Fig. 3.

Veliparib enhances the antitumor effects of SN38 under hypoxia. (A) Western blots comparing levels of poly(ADP) ribose (PAR) and γ-H2AX in treated and untreated cells under hypoxia (H). CH, untreated control; SH, SN38; VH, veliparib; V/SH, veliparib plus SN38. (B) Neutral comet assay comparing DNA damage/tail moment in treated and untreated cells under hypoxia.
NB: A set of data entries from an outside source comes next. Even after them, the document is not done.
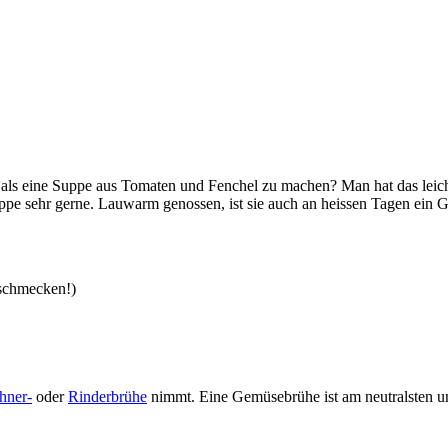
 als eine Suppe aus Tomaten und Fenchel zu machen? Man hat das leich
uppe sehr gerne. Lauwarm genossen, ist sie auch an heissen Tagen ein 
r schmecken!)
hner-
oder
Rinderbrühe
nimmt. Eine Gemüsebrühe ist am neutralsten u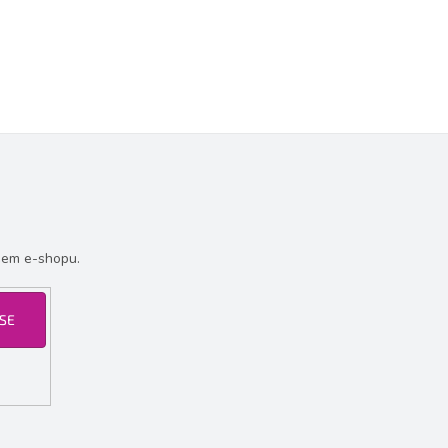
šem e-shopu.
 SE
The tail moment (y-axis) incorporated measurements of both the smallest detectable size of migrating DNA (reflected in the comet tail length) and the number of relaxed/broken pieces (represented by the intensity of DNA in the tail). Each column represents the mean and S.E.M. of tail moments of 50 cells. (C) Percentage of apoptosis as detected by flow cytometry in treated and untreated PC3 cells under hypoxia. (D) Clonogenic assay comparing the effects of hypoxia and 16-hour drug treatment on colony formation of PC3 and DU145 cells. The colony numbers in untreated controls were set as 100%. The colony numbers of each treatment group were divided by those of untreated control, and the percentages were reflected in y-axes. β-Actin was used as the loading control. Three replicates were performed for each experiment. Each column represents the mean and S.E.M. of three independent experiments. C, untreated control; H, hypoxia; S, SN38; V, veliparib; V/S, veliparib plus SN38. *P < 0.05; **P < 0.01; ***P < 0.001.